--- GIVEN DATA ---
+===+

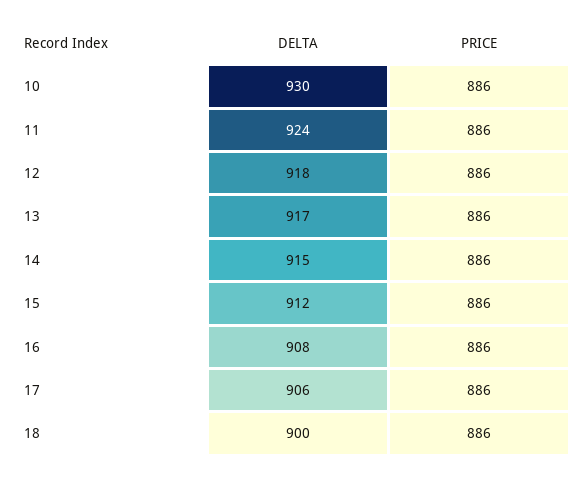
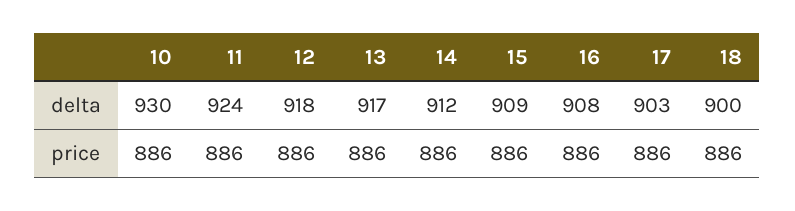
  {
    "DELTA": {
      "10": 930,
      "11": 924,
      "12": 918,
      "13": 917,
-     "14": 915,
+     "14": 912,
-     "15": 912,
+     "15": 909,
      "16": 908,
-     "17": 906,
+     "17": 903,
      "18": 900
    },
    "PRICE": {
      "10": 886,
      "11": 886,
      "12": 886,
      "13": 886,
      "14": 886,
      "15": 886,
      "16": 886,
      "17": 886,
      "18": 886
    }
  }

+===+

--- WHAT IS REQUIRED ---
What you should produce is an exact copy of the records, with the pictures left out.

--- RESPONSE TO THE TASK ---
  {
    "DELTA": {
      "10": 930,
      "11": 924,
      "12": 918,
      "13": 917,
-     "14": 915,
+     "14": 912,
-     "15": 912,
+     "15": 909,
      "16": 908,
-     "17": 906,
+     "17": 903,
      "18": 900
    },
    "PRICE": {
      "10": 886,
      "11": 886,
      "12": 886,
      "13": 886,
      "14": 886,
      "15": 886,
      "16": 886,
      "17": 886,
      "18": 886
    }
  }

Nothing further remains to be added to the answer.